Those of skill would further appreciate that the various illustrative elements and algorithm steps described in connection with the embodiments disclosed herein may be implemented as electronic hardware, computer software, or combinations of both, and that the various illustrative elements and steps are described above generally in terms of functionality in order to clearly illustrate the interchangeability of hardware and software. Whether such functionality is implemented as hardware or software depends upon the particular application and design constraints imposed on the solution. Skilled artisans may implement the described functionality in varying ways for each particular application, but such implementation decisions should not be interpreted as causing a departure from the scope of the present invention.

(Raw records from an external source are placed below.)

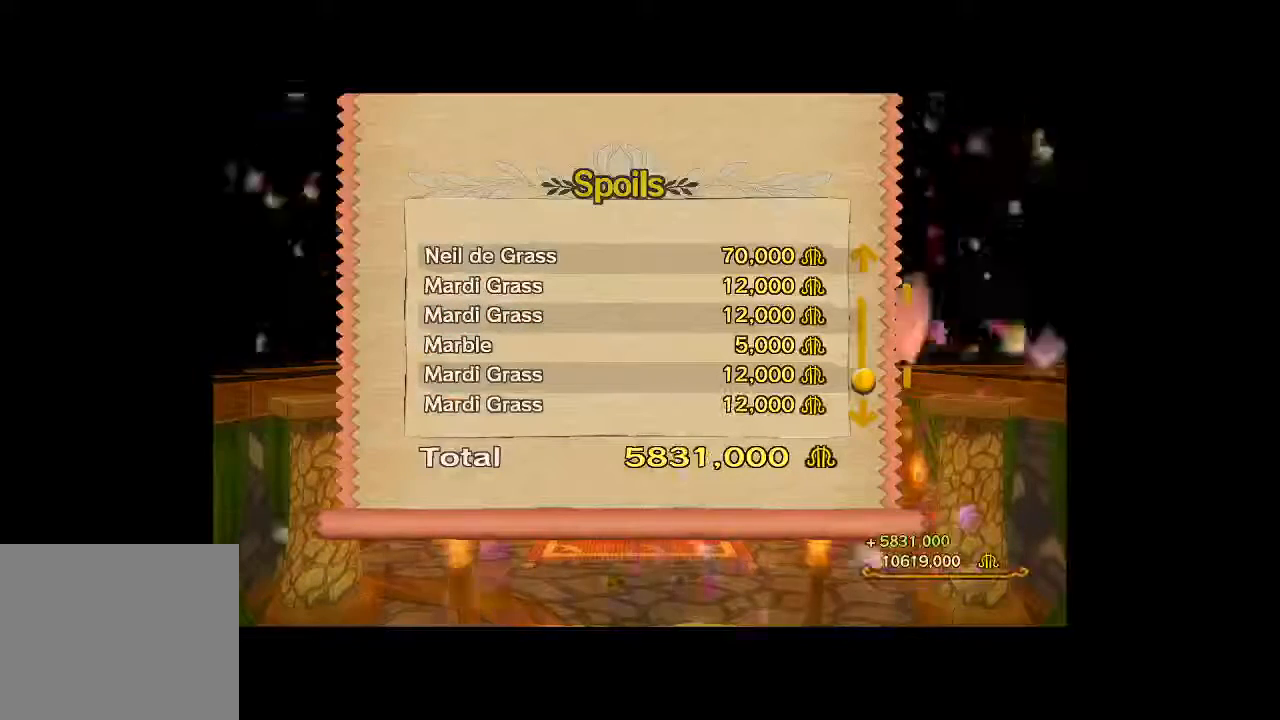
{"dt_ms": 500, "buttons": ["A"], "left_stick": "center", "right_stick": "center", "button_events": [[433, "A", "down"]]}
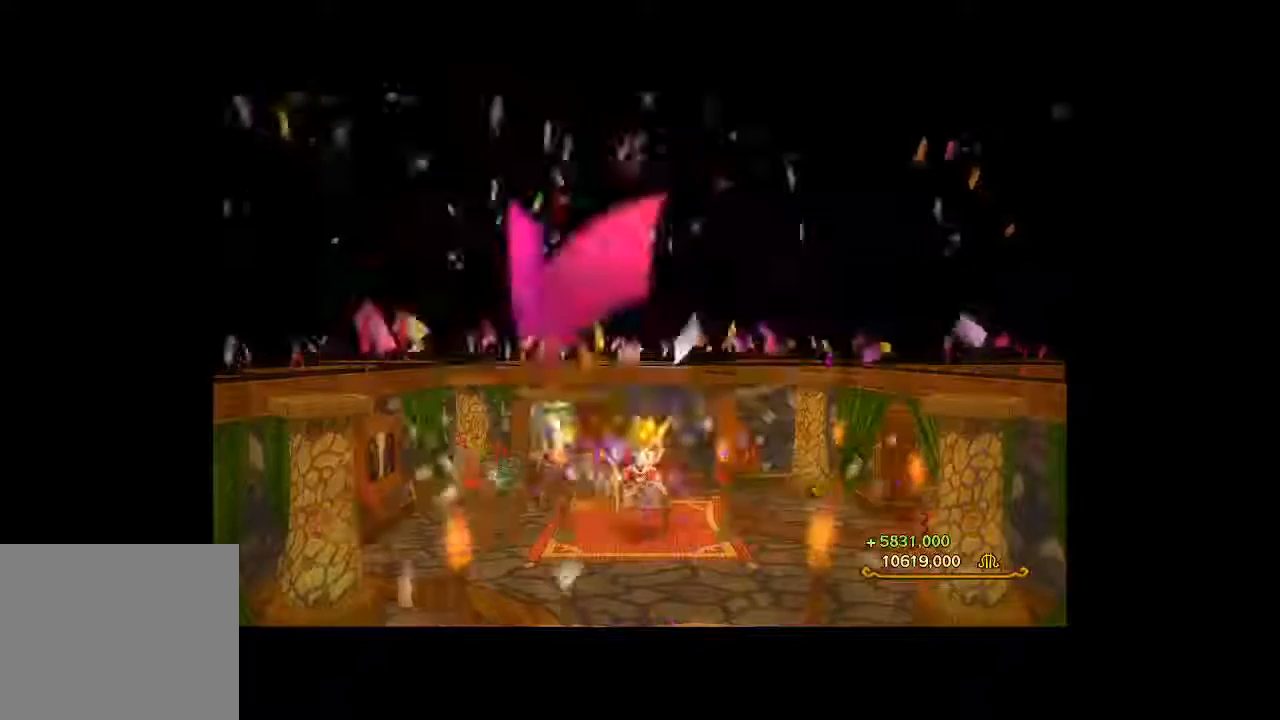
{"dt_ms": 500, "buttons": [], "left_stick": "center", "right_stick": "center", "button_events": [[67, "A", "up"]]}
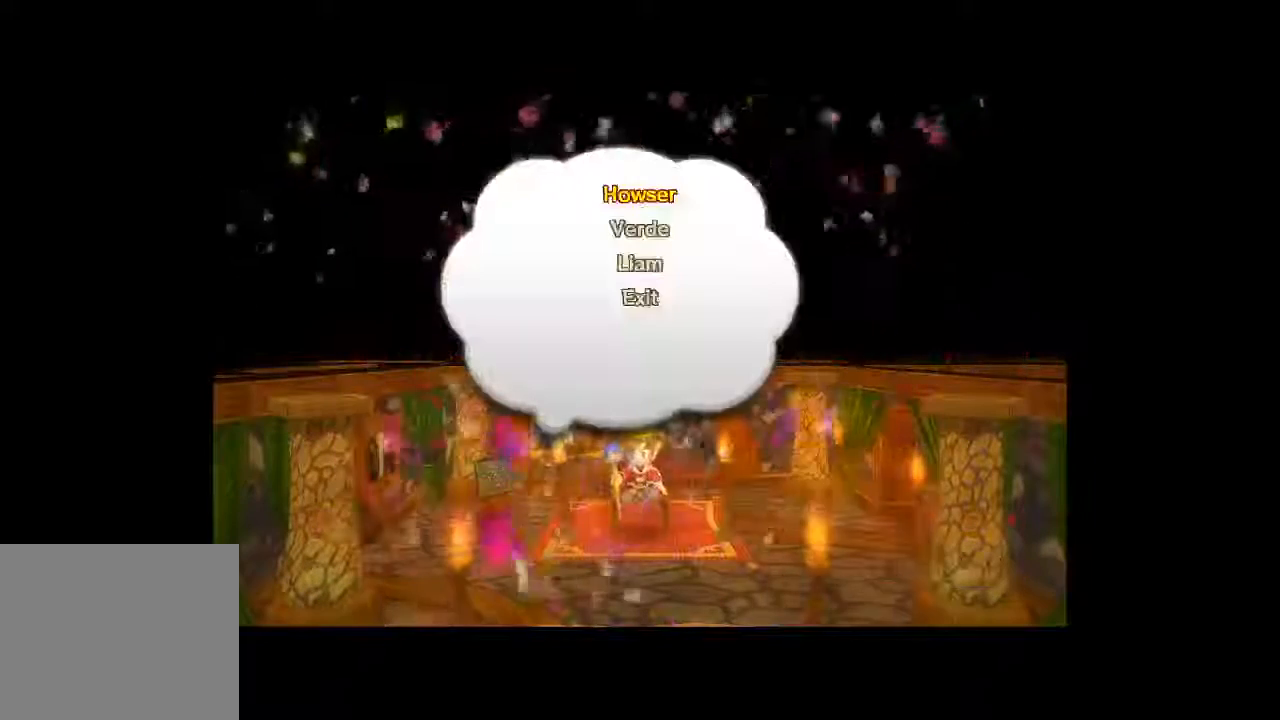
{"dt_ms": 500, "buttons": [], "left_stick": "center", "right_stick": "center", "button_events": []}
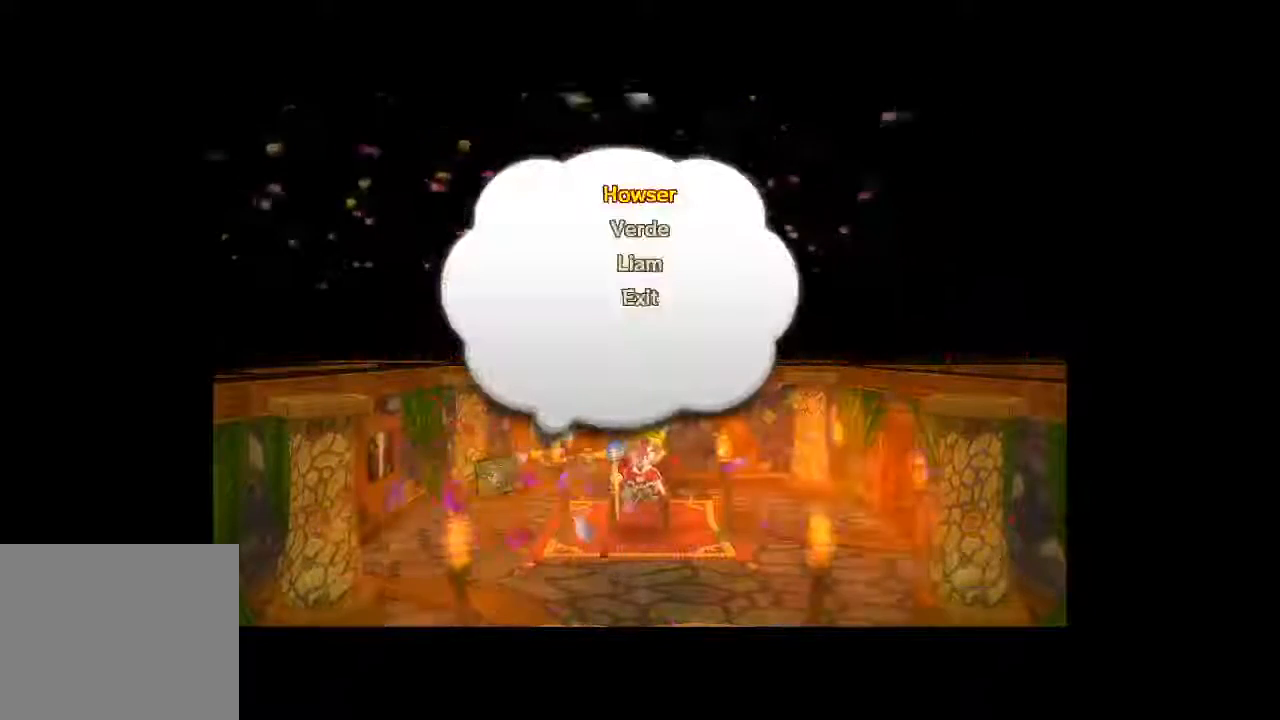
{"dt_ms": 500, "buttons": [], "left_stick": "down-left", "right_stick": "center", "button_events": []}
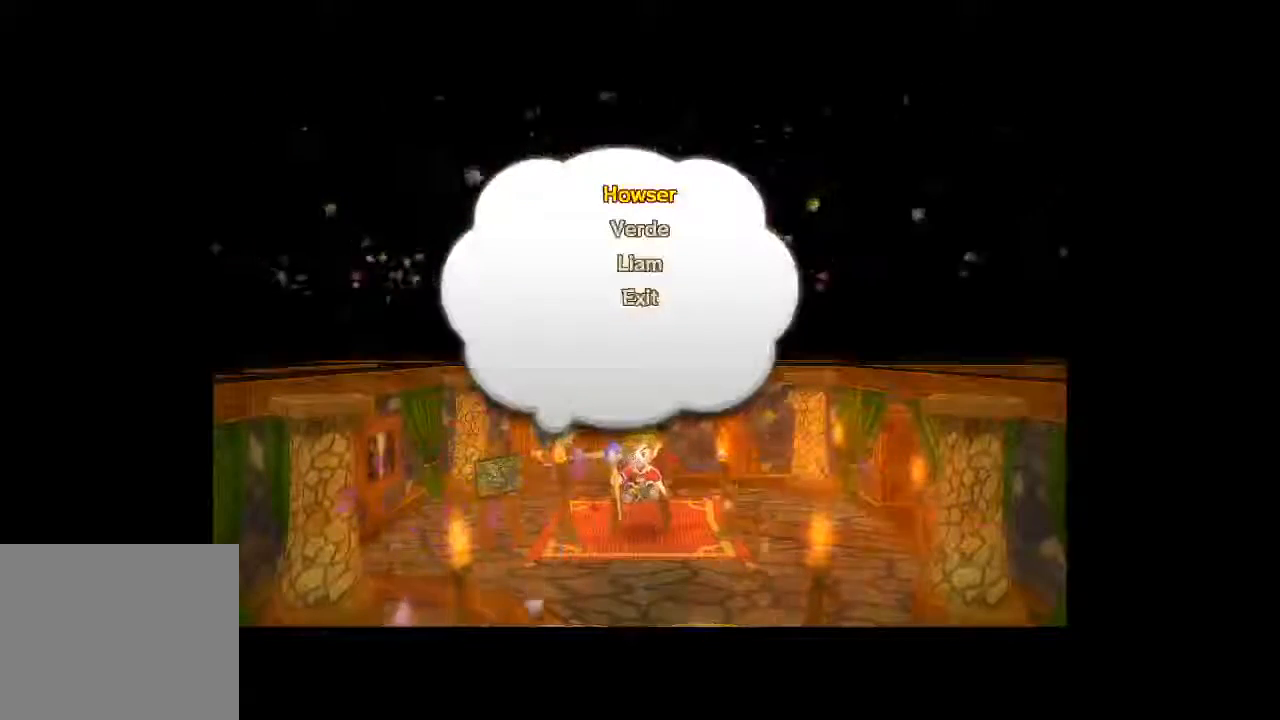
{"dt_ms": 500, "buttons": [], "left_stick": "center", "right_stick": "center", "button_events": []}
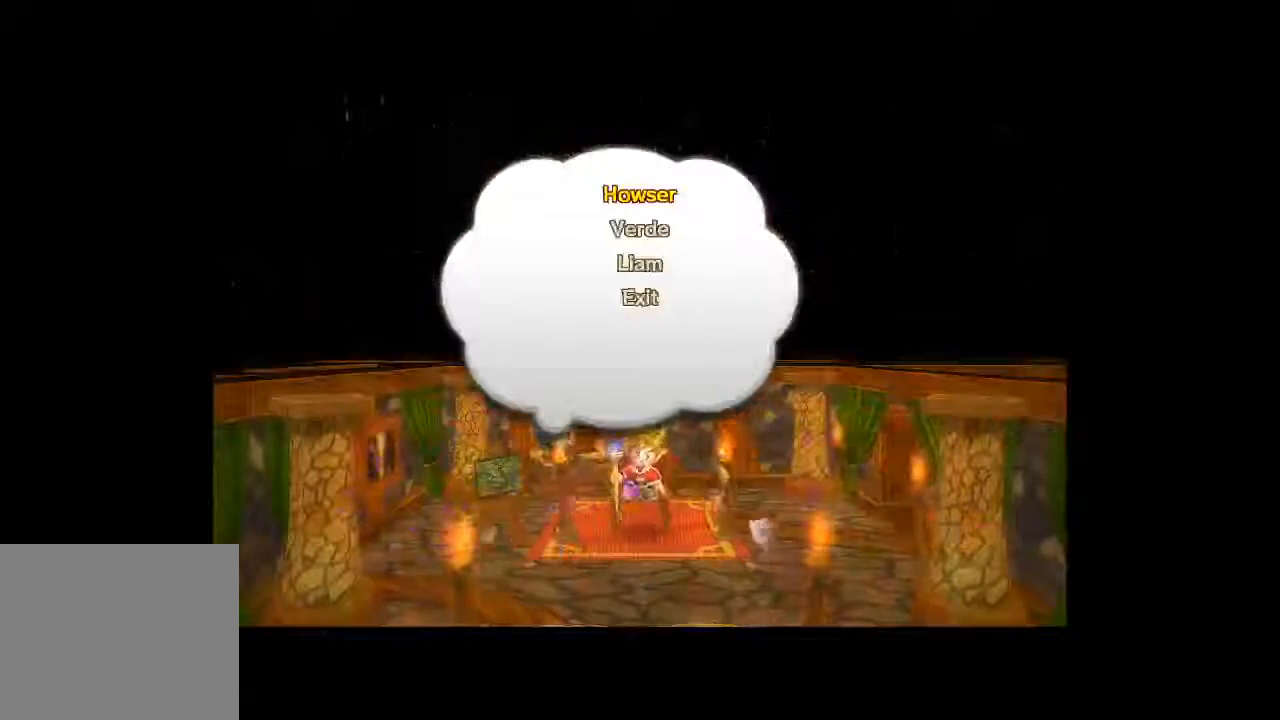
{"dt_ms": 1000, "buttons": [], "left_stick": "center", "right_stick": "center", "button_events": [[867, "A", "down"], [967, "A", "up"]]}
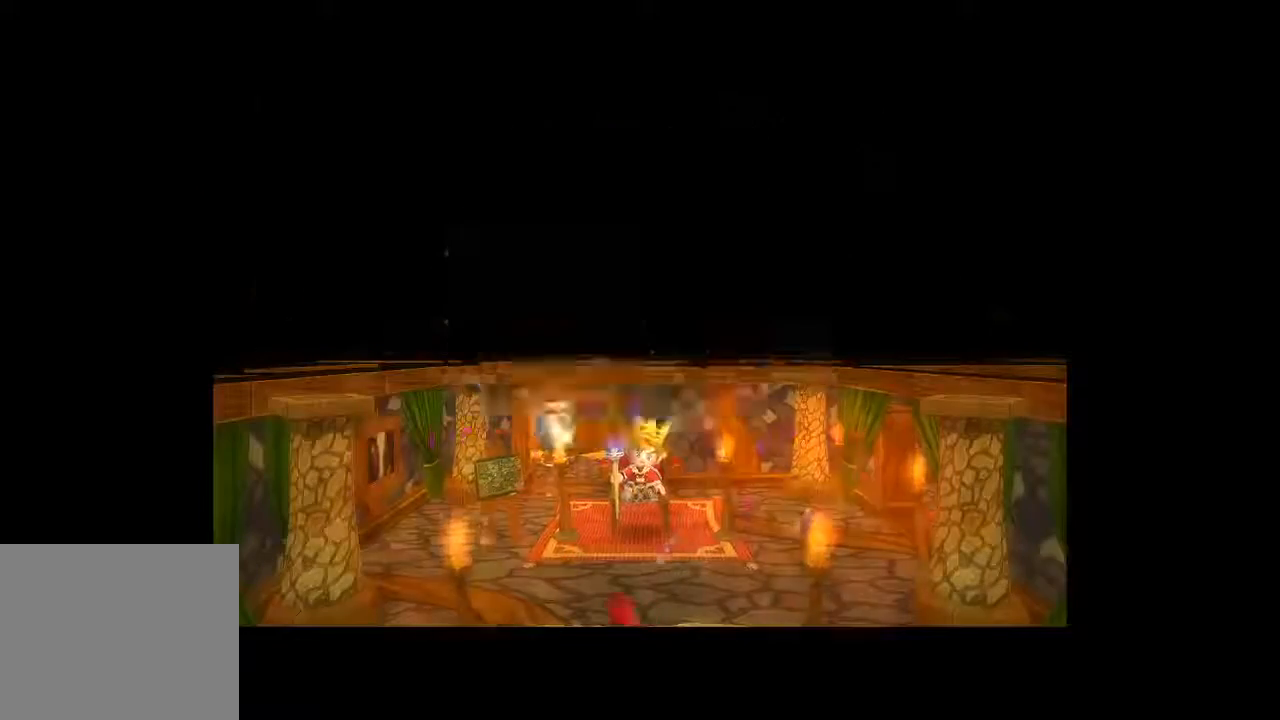
{"dt_ms": 500, "buttons": [], "left_stick": "center", "right_stick": "center", "button_events": []}
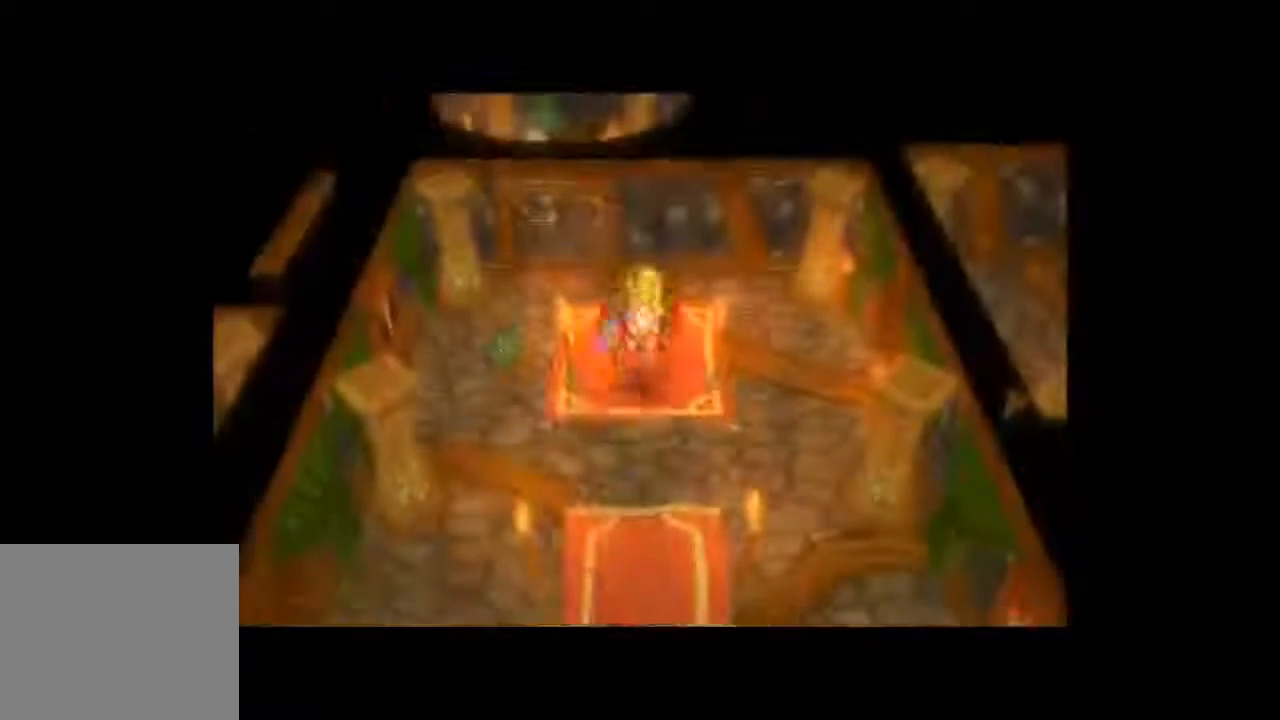
{"dt_ms": 1000, "buttons": [], "left_stick": "right", "right_stick": "center", "button_events": []}
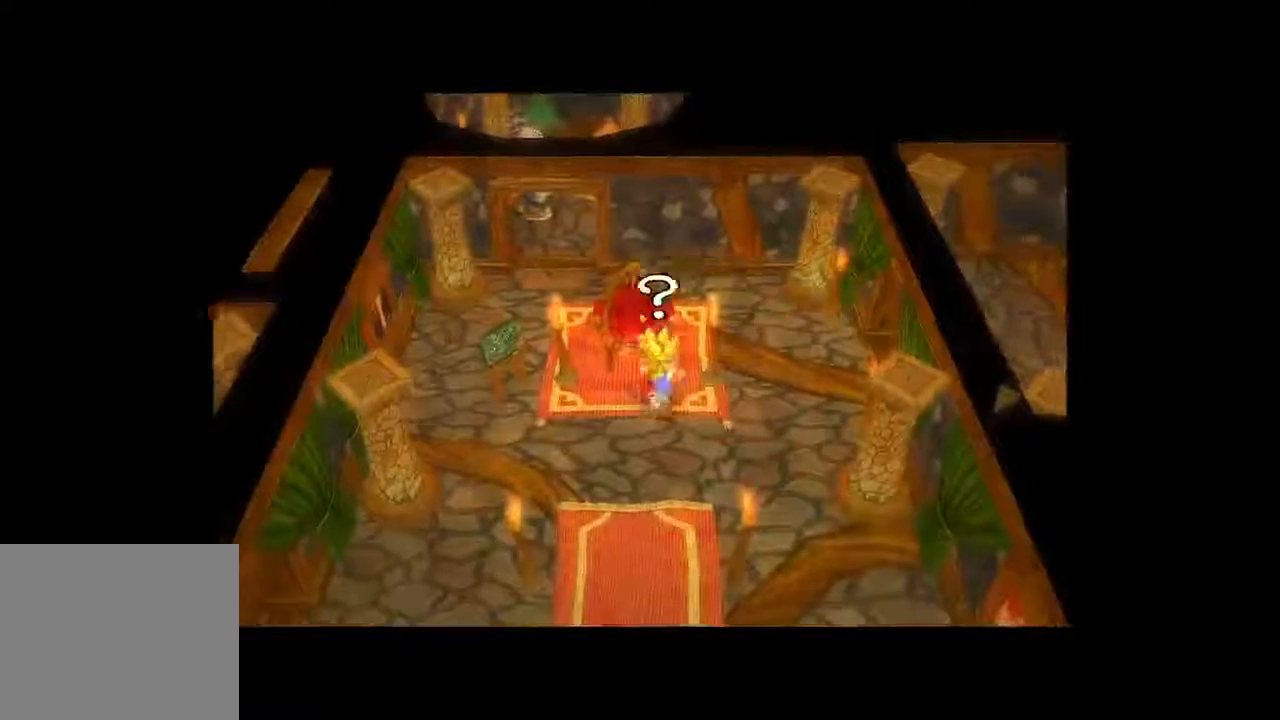
{"dt_ms": 500, "buttons": [], "left_stick": "right", "right_stick": "center", "button_events": []}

The previous description of the disclosed embodiments is provided to enable any person skilled in the art to make or use the present invention. Various modifications to these embodiments will be readily apparent to those skilled in the art, and the generic principles defined herein may be applied to other embodiments without departing from the spirit or scope of the invention. Thus, the present invention is not intended to be limited to the embodiments shown herein but is to be accorded the widest scope consistent with the principles and novel features disclosed herein.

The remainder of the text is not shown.